**Exercise**. Extend the devotional passage below on Jesus's prayer of forgiveness from the cross, beginning right after its final sentence.

**Source document**.
The world mocked and laughed at Him, scourged and spat upon Him, rejected and crucified Him. Yet His first words, after the brutal nails and tearing pain of the cross, summed up His ministry as it embraced the soldiers, religious leaders and the shouting crowd,

“Father, forgive them, for they do not know what they are doing.”

Quietly and without fanfare He took into Himself the sins of those around Him and the sins of the whole world – all the sin and sins of those who had been, those who were then, and those who were to come. Reaching down the pathway of the centuries His words, His life, His death and the resurrection to come, embrace you and embrace me and reach lovingly beyond us.

“God made him who had no sin to be sin for us,” (2 Corinthians 5:21)

When we turn and fall into sin – whether once or again and again and again – our sin, by the wonderful grace of God, is already on the cross where it has been fully dealt with by Jesus. We can cringe alone in wretched fear and shame. But, gloriously instead, we are welcome now to approach and kneel before the Father. There, with deeply saddened heart, we are able to confess and both ask for and receive His cleansing and liberating forgiveness and strengthening help.

**Extracted information**.
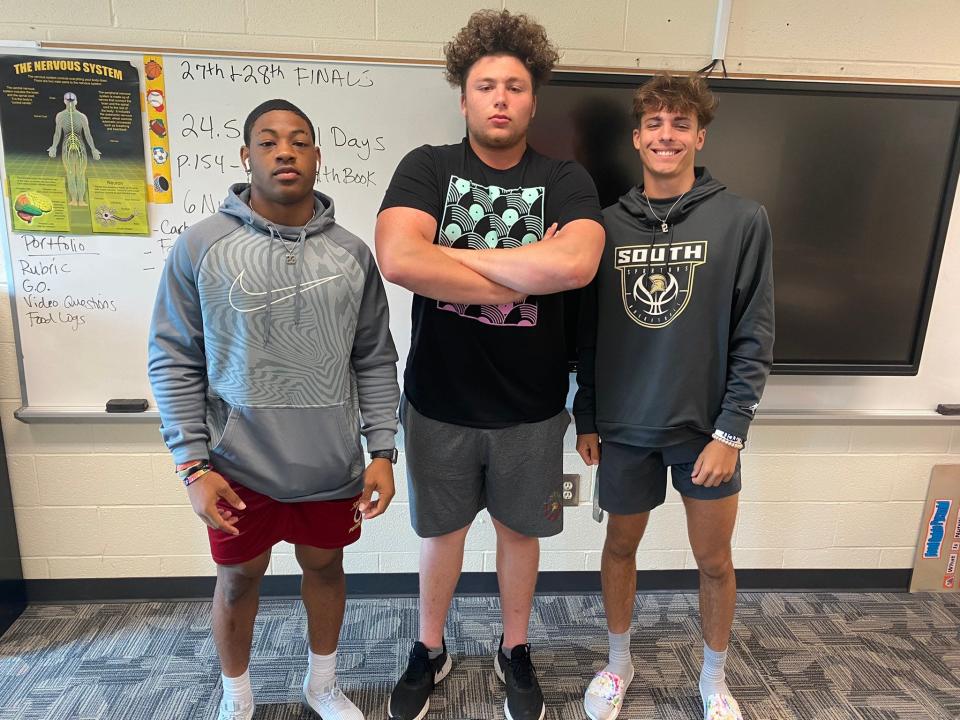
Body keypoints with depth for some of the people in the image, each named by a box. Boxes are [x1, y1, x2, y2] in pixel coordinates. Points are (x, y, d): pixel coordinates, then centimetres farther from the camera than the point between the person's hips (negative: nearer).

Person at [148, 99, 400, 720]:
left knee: (326, 568, 20)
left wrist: (383, 451, -4)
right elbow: (174, 361, -5)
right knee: (240, 578, 18)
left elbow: (376, 362, 0)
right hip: (239, 467, -1)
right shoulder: (201, 246, -7)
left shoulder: (352, 252, -2)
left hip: (332, 466, 2)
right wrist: (193, 465, -9)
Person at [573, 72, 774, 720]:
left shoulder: (743, 221, -6)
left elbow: (754, 339, -6)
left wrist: (731, 430, -10)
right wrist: (586, 419, 5)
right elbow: (589, 332, 4)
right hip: (624, 426, 2)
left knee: (714, 559, 13)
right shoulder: (609, 224, 1)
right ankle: (620, 665, 40)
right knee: (621, 545, 16)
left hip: (706, 427, -1)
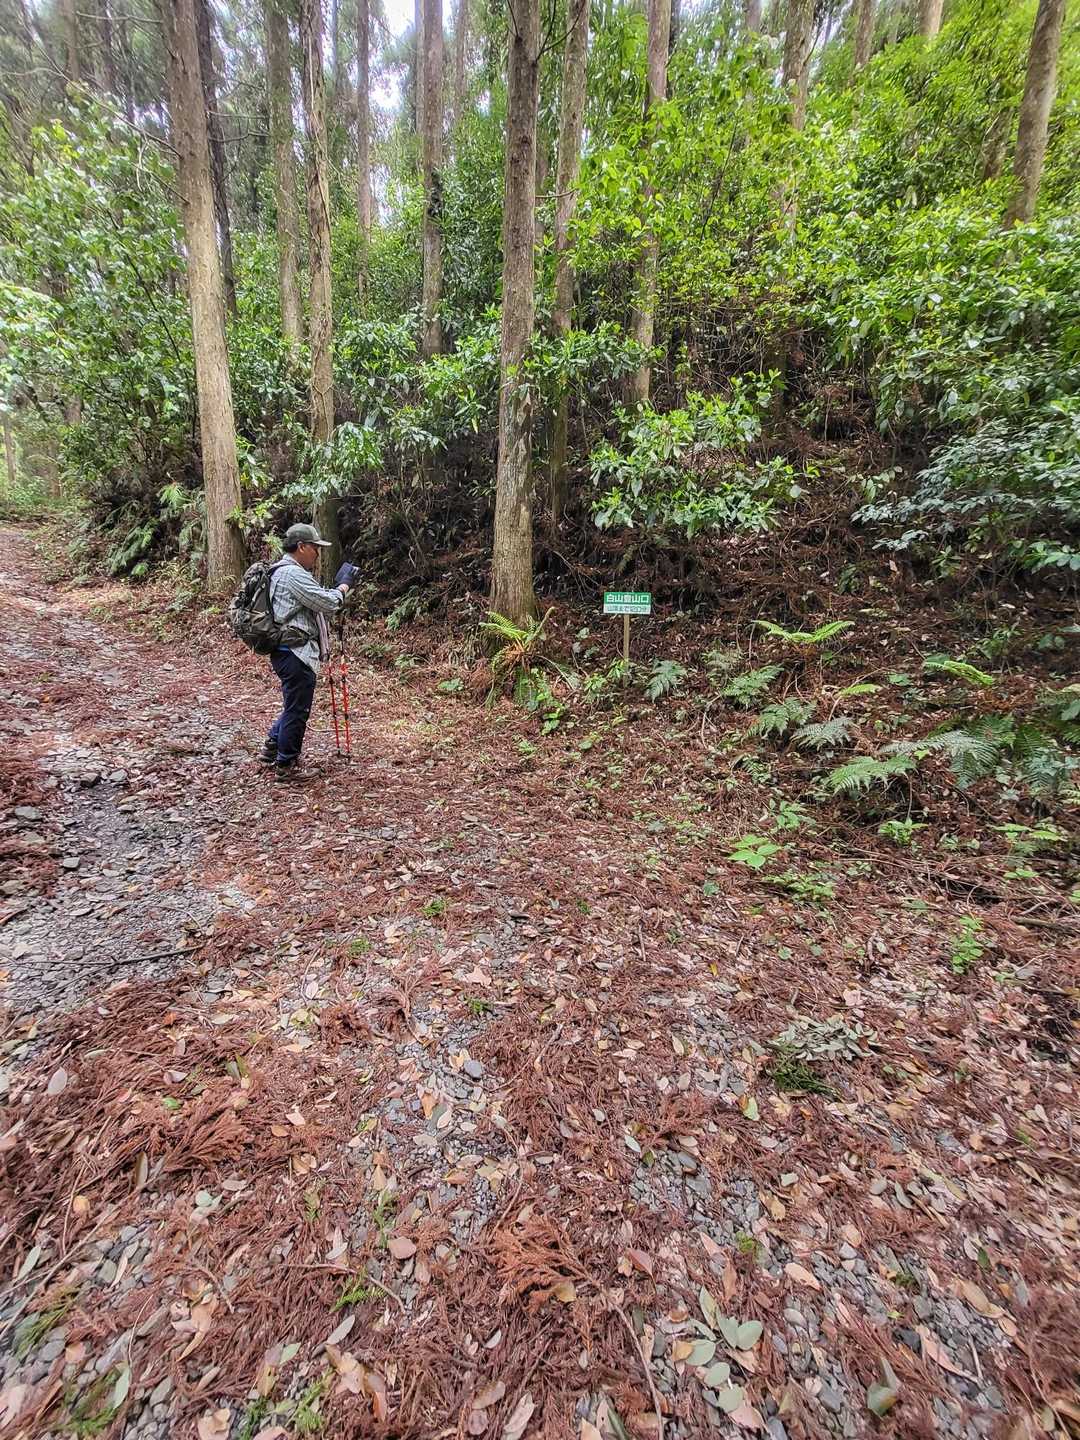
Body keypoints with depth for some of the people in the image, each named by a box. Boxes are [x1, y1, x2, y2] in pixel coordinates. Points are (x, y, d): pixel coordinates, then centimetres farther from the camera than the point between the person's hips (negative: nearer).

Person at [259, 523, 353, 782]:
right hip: (295, 653, -11)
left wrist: (337, 588, 9)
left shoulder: (284, 571, 19)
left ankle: (271, 748, 35)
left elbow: (315, 603, 19)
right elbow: (328, 603, -17)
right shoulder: (293, 574, -16)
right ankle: (285, 766, 12)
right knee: (297, 709, 0)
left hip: (289, 652, 11)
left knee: (295, 705, 24)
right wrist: (343, 586, -2)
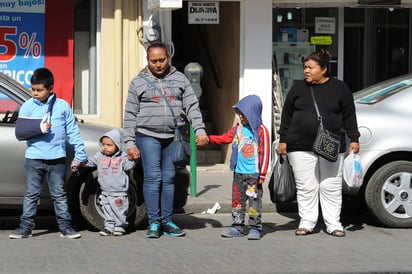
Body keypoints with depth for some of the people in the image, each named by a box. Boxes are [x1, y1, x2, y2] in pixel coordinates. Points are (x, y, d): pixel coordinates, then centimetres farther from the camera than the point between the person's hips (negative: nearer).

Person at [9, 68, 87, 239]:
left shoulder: (62, 106, 3)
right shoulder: (27, 106, 3)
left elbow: (73, 131, 7)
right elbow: (20, 131, -3)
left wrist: (80, 154, 4)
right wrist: (39, 129, -17)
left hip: (57, 158, 0)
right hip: (34, 157, 0)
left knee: (60, 194, 6)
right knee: (31, 194, 4)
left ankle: (65, 226, 12)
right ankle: (25, 227, 9)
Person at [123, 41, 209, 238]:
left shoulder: (180, 79, 10)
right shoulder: (138, 82, 6)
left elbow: (192, 107, 6)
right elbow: (130, 115, 6)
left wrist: (200, 130, -8)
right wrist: (130, 143, 0)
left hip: (173, 137, 2)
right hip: (148, 136, -2)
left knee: (169, 178, 5)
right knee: (152, 178, -7)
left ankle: (167, 221, 13)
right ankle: (154, 222, -1)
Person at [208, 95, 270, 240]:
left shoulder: (261, 130, -7)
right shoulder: (238, 128, 9)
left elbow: (264, 153, -8)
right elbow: (225, 138, 16)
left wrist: (262, 174, -10)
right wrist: (209, 138, 3)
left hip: (253, 174, -6)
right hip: (239, 173, 6)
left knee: (254, 200, -1)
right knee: (237, 199, 9)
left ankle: (255, 228, 7)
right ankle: (237, 226, 16)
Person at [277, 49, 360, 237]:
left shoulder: (340, 89, 4)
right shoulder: (298, 89, 8)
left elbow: (349, 116, 7)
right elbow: (287, 115, 11)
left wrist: (354, 139, 2)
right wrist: (283, 140, 7)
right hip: (301, 147, 1)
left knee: (331, 187, 2)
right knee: (305, 187, 3)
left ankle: (333, 224, 10)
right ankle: (307, 223, 12)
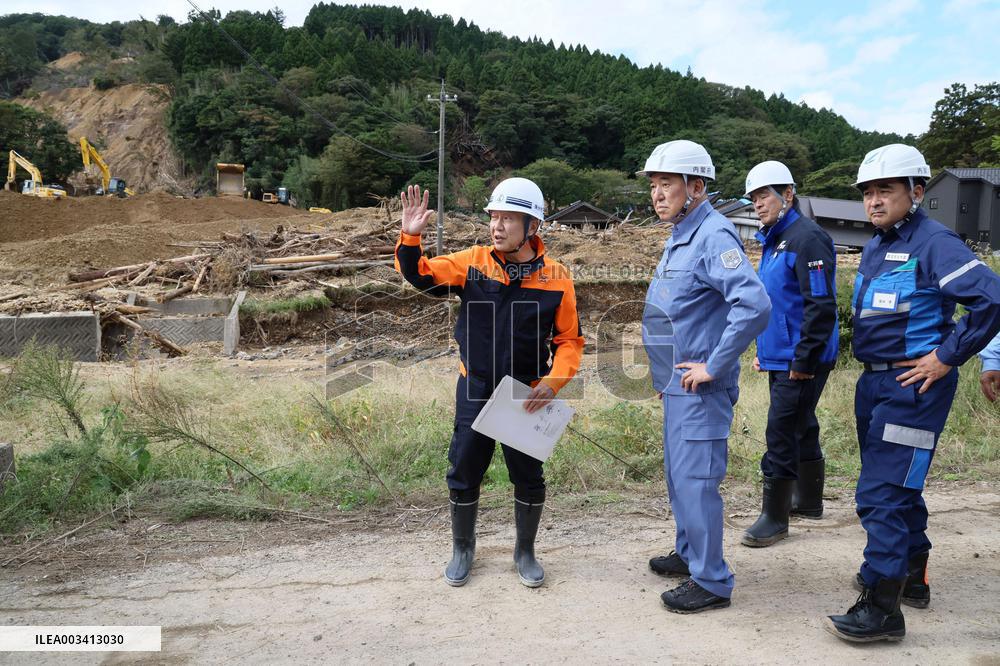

**Response area**.
“If we confess our sins, he is faithful and just and will forgive us our sins and purify us from all unrighteousness.” (1 John 1:9)

Such love is beyond our understanding, but not beyond our knowing.

“For God so loved the world that he gave his one and only Son, that whoever believes in him shall not perish but have eternal life.”
(John 3:16)

However, as we have been loved and forgiven – so do we need to love and forgive! It may not be quick or easy but God will help us get there.

Response:
Where sin seeks to separate me from the Father, His love draws me to Him.
Read John chapters 16-21 this week.

Prayer:

Help me Lord God to trust and accept Your love – from which nothing is able to separate me. And also help me not to withhold it from others. Amen.